To maintain charge equilibrium across the cell stack, the device incorporates passive cell balancing via integrated FETs. It supports up to 300 mA of odd/even balancing current with programmable pulse-width modulation (PWM) control and automatic diagnostics during balancing routines.

System power is optimized across three main operating modes: an active mode consuming less than 5 mA, a low-power monitoring sleep mode drawing as low as 20 µA, and a total shutdown state that consumes less than 10 µA.

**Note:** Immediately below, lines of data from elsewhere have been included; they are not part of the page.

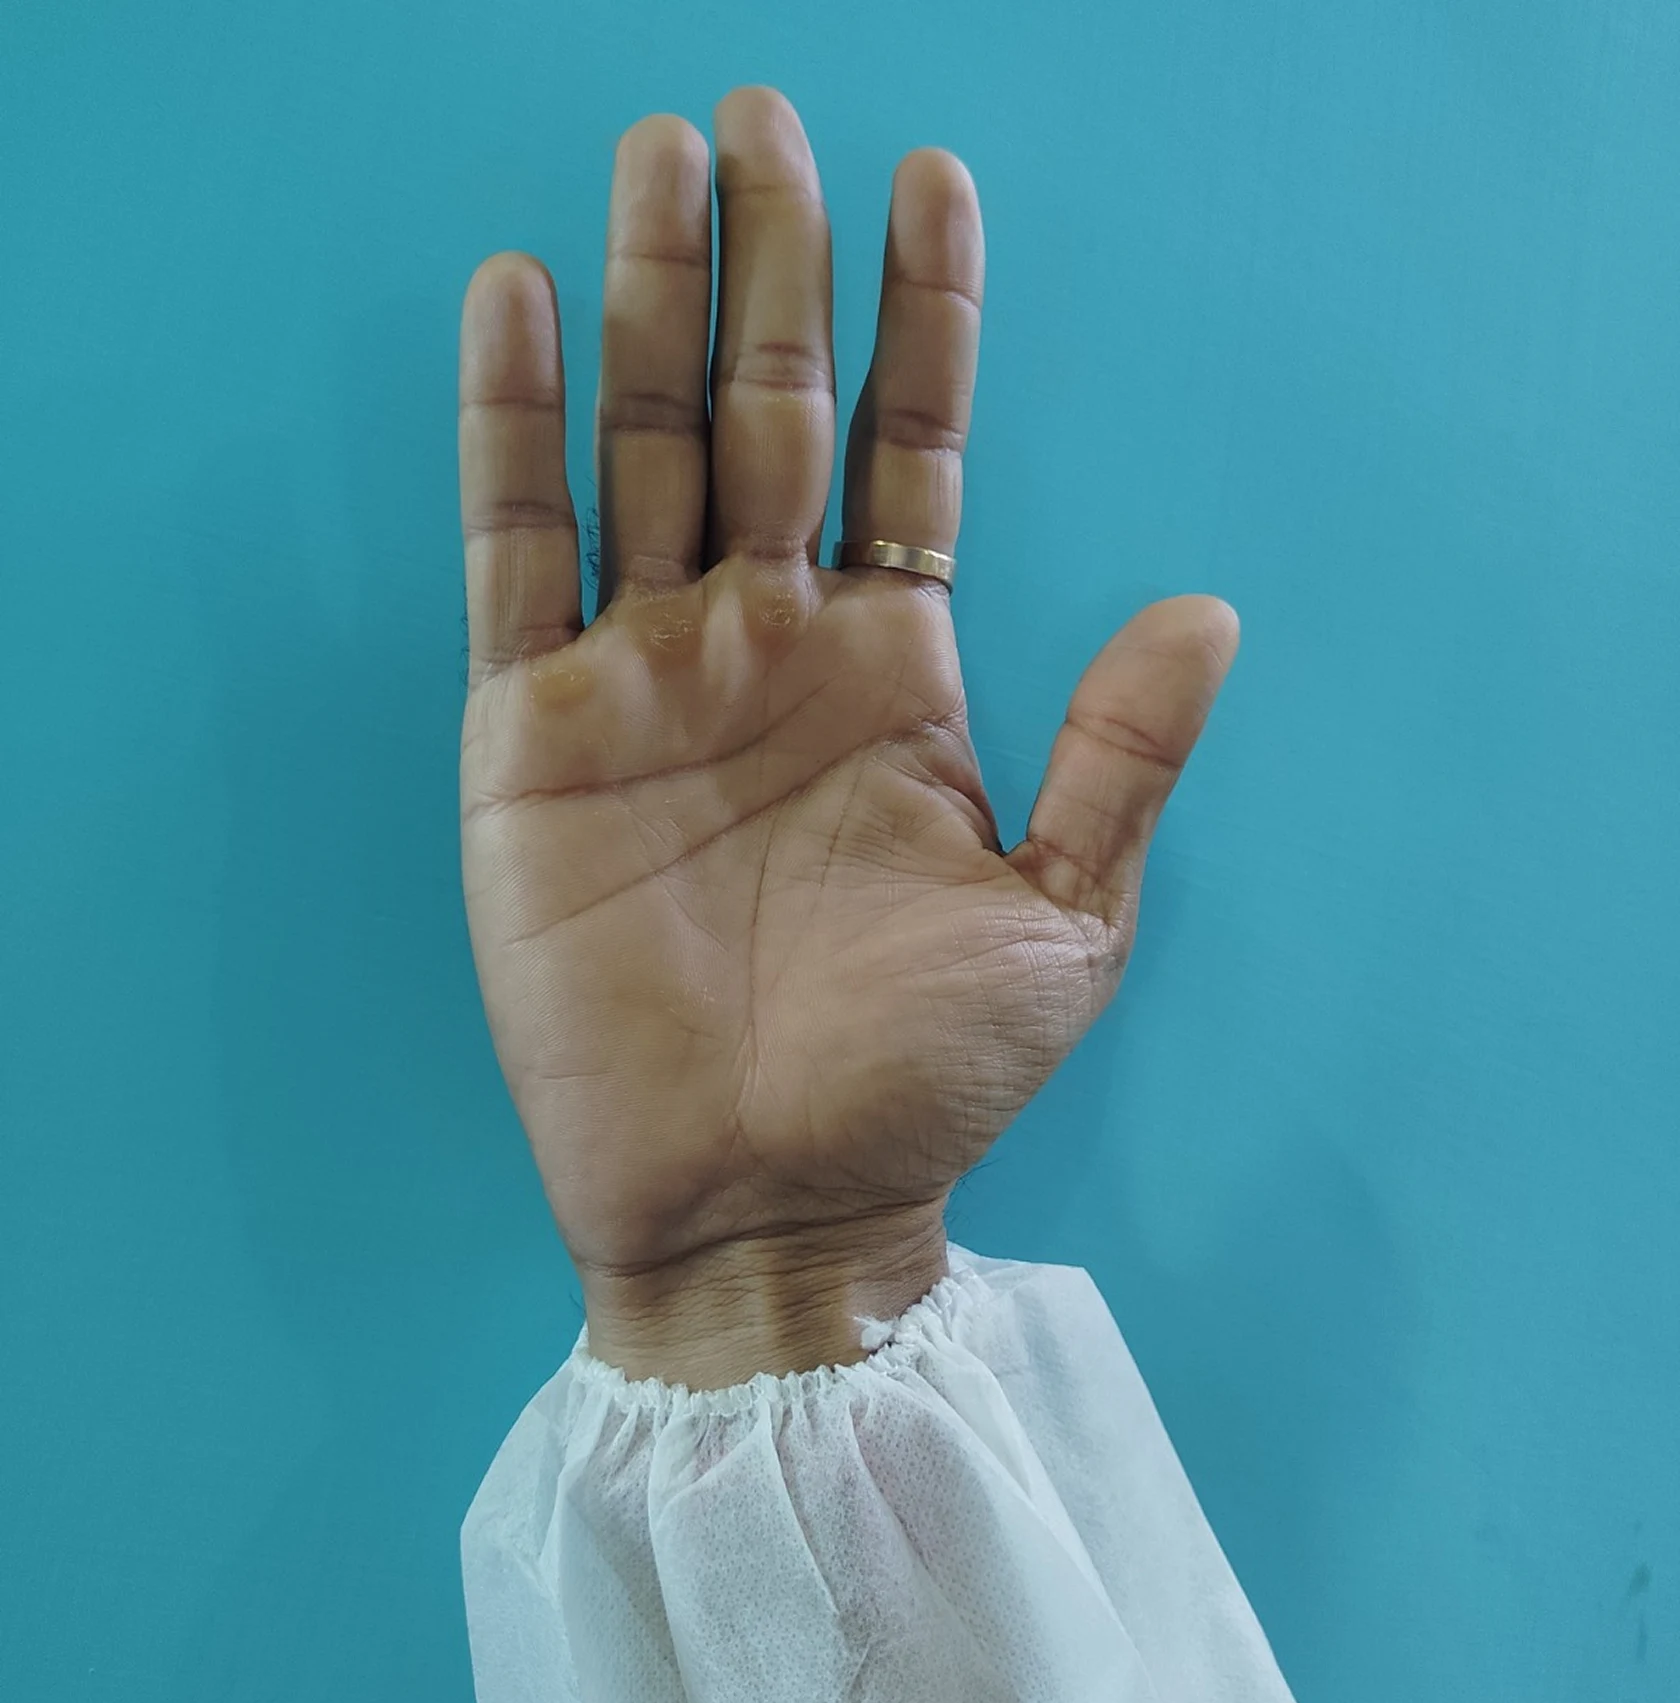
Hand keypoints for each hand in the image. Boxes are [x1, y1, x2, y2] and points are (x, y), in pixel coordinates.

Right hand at [457, 87, 1238, 1385]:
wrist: (769, 1207)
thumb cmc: (919, 1084)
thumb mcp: (1063, 921)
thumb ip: (1119, 761)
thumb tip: (1205, 608)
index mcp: (894, 676)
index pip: (913, 453)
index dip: (925, 318)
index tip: (936, 174)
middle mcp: (767, 649)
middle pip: (771, 410)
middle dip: (771, 262)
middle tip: (761, 113)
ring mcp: (645, 680)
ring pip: (643, 448)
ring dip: (648, 302)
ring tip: (659, 156)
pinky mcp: (533, 737)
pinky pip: (516, 554)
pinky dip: (509, 429)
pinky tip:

For external system interfaces, the monitor provides 20 multi-purpose GPIO pins that handle temperature sensing (via NTC/PTC thermistors), general voltage measurements, and a dedicated sensor monitor with a peak-hold and pressure threshold detector. The entire system is housed in a 100-pin HTQFP package measuring 12 mm x 12 mm with an integrated bottom-side PowerPad for optimal thermal performance.

 

Market Availability

According to Texas Instruments, the BQ79826Z-Q1 represents a significant step forward in battery management intelligence. Preproduction quantities of the monitor are currently available on TI.com, with full production volumes anticipated by the end of 2026.

To support development, TI provides comprehensive evaluation modules (EVMs) and reference designs, which are being showcased alongside other high-voltage power innovations at the PCIM 2026 Expo and Conference this week in Nuremberg, Germany.

 

All images used courtesy of Texas Instruments.